## [Задание]
Пожалуйста, перепишите отрывок текста о фее между словами "В непродолжительном времени" и "разорваться на части." включительно, поменяв "Емельяновку" на "усадьбу".

## [Исходный текст]
####

На следующий день гостей было очень мало, разговор с феей случался чаще, и очарование росло, если только оно могло еще расти. К вечеру надо было уезжать, тем более что мы были не одни, а с матушкой. Как я молил бога, чтобы сделалась буря, пошел дождь или случилось что-нибудь, могущее помешать отъезду, но ничего такого не случилось. Казалось, что с отъездом кусок вырывается из сердца, слезы душили, впереди представлялся мрак, все в отсутствие феи должно было быть безличным, никакого интереса представлять не могущим.
В непродолжительном времени мы с матушкой поехали в Емельяновку (...) Дорога в Емельяновку пролегает в двух верстах от Чирпов, и на обратном пути мы заехали к Завалишиной на несколько часов. Других гостей не было, потому можно было побольше поговорить с феей, а главное, она на этот раз много пела, и очарование дошло до того предела, когда от напора чувств сердце хочет как бы разорваться на части.
Таким образом, несмотря на короткий срок двух встреч с феей, мною овладело чувство крайне серьезное, но я старался скрывать это от других, тем более что увидал, что едва ли еще не более сильное чувство овладело моим братом, который не был в силах скрыть его. Опостылела для нас радость пребывания дома в отпуску, ко всему мы стали равнодушны; брат сделался видимо мрачен, удалялся от людей, лежал больше в своей комнате, и потому чуткое сердце нашей матери угадало причину, и брат мой поделился с нею своим чувством.
Я старался всеми мерами бравировать, но частенько целыми часами сидел у окна, глядя в ту сторону, где находилась фея. Перед окнами виднелись верстах в четырех огромные горы Камского берега; там за Камой фея; слезы невольно навертывались при мысли, что надо давить возникшее чувство по двум причинам: во-первых, надо было ехать в Петербург и еще два года слушать курс наук, во-вторых, мы встали на одну дорогу с братом. Так или иначе, ничего утешительного и реального не могло быть.

####

## [Исходные данные]
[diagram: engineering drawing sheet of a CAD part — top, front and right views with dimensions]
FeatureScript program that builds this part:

####

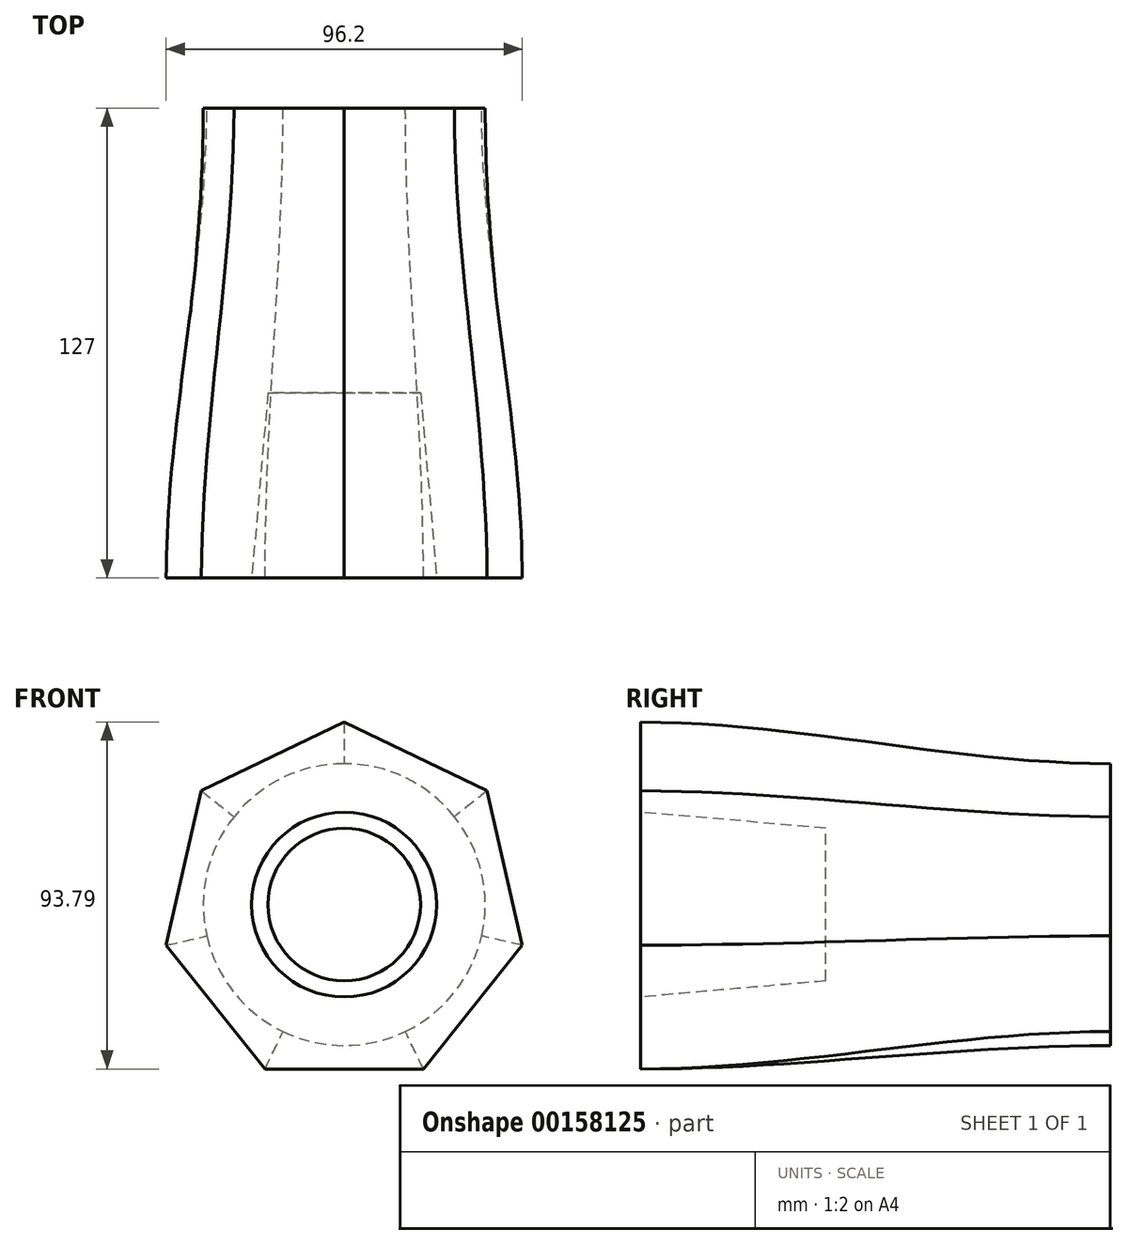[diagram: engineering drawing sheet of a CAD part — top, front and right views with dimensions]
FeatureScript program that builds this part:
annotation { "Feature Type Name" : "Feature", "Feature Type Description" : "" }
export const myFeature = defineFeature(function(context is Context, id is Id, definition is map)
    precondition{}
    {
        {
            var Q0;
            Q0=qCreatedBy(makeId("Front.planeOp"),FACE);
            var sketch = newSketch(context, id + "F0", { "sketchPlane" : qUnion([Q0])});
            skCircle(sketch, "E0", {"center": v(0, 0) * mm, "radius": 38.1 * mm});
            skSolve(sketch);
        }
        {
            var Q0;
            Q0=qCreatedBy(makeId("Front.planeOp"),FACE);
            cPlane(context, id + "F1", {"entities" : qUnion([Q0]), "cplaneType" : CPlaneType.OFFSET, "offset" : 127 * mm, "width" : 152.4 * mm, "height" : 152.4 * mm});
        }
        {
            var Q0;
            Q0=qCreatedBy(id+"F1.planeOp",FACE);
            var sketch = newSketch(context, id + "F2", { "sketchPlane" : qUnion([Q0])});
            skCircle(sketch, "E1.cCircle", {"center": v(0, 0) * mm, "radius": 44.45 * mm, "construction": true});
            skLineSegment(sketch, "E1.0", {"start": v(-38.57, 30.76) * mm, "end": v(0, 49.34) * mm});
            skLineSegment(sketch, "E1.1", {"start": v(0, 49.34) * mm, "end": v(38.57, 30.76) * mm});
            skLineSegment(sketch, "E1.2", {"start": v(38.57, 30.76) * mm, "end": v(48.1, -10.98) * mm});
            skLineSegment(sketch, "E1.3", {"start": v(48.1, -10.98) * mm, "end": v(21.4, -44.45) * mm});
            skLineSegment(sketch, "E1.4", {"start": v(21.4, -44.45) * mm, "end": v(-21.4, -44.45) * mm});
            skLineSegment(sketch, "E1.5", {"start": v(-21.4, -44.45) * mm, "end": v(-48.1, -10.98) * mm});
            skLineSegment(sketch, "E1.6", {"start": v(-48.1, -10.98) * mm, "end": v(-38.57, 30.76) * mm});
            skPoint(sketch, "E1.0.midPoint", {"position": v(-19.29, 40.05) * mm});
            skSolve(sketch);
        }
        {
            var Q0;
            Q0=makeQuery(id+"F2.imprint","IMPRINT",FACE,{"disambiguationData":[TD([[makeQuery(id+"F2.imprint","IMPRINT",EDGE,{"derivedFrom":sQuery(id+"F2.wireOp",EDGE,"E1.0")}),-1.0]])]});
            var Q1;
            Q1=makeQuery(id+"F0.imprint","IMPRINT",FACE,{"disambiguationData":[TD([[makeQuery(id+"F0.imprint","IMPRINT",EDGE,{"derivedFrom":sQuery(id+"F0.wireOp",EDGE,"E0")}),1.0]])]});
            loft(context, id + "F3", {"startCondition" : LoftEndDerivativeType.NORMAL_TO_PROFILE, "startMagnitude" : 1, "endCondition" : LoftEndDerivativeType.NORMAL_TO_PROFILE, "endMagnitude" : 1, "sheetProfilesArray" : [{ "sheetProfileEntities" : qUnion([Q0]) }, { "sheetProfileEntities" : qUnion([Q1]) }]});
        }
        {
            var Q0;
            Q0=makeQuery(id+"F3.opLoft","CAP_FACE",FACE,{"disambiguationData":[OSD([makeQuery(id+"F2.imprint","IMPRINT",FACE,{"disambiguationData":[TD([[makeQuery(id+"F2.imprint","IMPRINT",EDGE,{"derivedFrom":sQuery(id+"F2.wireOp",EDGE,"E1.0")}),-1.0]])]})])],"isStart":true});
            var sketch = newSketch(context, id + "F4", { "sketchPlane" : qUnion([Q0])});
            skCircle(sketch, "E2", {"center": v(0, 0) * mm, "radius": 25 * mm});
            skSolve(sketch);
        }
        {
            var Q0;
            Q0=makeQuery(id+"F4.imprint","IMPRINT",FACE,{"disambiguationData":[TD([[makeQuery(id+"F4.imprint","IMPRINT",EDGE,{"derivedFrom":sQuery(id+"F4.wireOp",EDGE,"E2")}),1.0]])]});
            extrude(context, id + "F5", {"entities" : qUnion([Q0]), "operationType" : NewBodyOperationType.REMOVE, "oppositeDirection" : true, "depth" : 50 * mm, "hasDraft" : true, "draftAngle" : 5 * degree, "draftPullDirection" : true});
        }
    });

####

## [Решение задачи]
В непродолжительном времени мы с матушкой поехали в усадьбу (...) Дорога в усадьбу пролегает в двух верстах от Чирпов, и на обратном пути мы заехали к Завалишиной на несколько часов. Других гостей не было, потому можно было побольше поговорить с феей, а главное, она на этот раз много пела, и очарование дошло до того предела, когда от напора чувств сердце хочет как бы разорваться на части.